À Nice, plusieurs adresses historiques du vieux Nice sont réputées pour leur socca cuite au feu de bois, une tradition qui perdure malgré la généralisation des équipements électriques ailleurs. Les marchés du Cours Saleya et certains bars à socca du centre ancien restent les meilleurs points de repère pour goûter une version authentique.
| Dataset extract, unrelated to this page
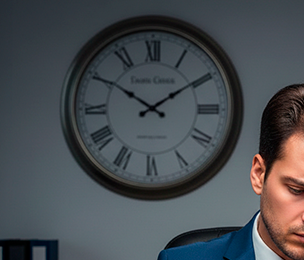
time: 1:50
Cette recette s’inscrit dans la riche tradition des recettes et terroir des Alpes-Maritimes, un département dont la cuisine reste marquée par son passé italien et ses ingrédients méditerranéens.

Questions fréquentes

La socca est-elle la même chose que la farinata italienne ?

Les deux plats sont très proches, à base de farine de pois chiche cuite au four, hérités des échanges culinaires entre Nice et la Ligurie voisine ; les Niçois considèrent toutefois la socca comme une spécialité à part entière de leur propre terroir.

Peut-on réussir la socca dans un four domestique classique ?

Oui, même si le résultat diffère légèrement des versions cuites au feu de bois ; préchauffer longuement le plat de cuisson à la température maximale du four reste la clé pour s’approcher du résultat professionnel.

La socca se mange-t-elle chaude ou froide ?

Traditionnellement chaude, dès la sortie du four, quand elle garde encore son croustillant sur les bords ; une socca refroidie perd une grande partie de sa texture caractéristique.

Quel vin accompagne bien la socca ?

Un vin blanc sec ou un rosé léger de la région conviennent bien, dans la lignée des accords traditionnels de la cuisine niçoise avec les vins locaux du comté de Nice.

La socca contient-elle du gluten ?

Non dans sa recette traditionnelle, qui repose uniquement sur la farine de pois chiche, l’eau, l’huile d’olive et le sel, sans aucune farine de blé.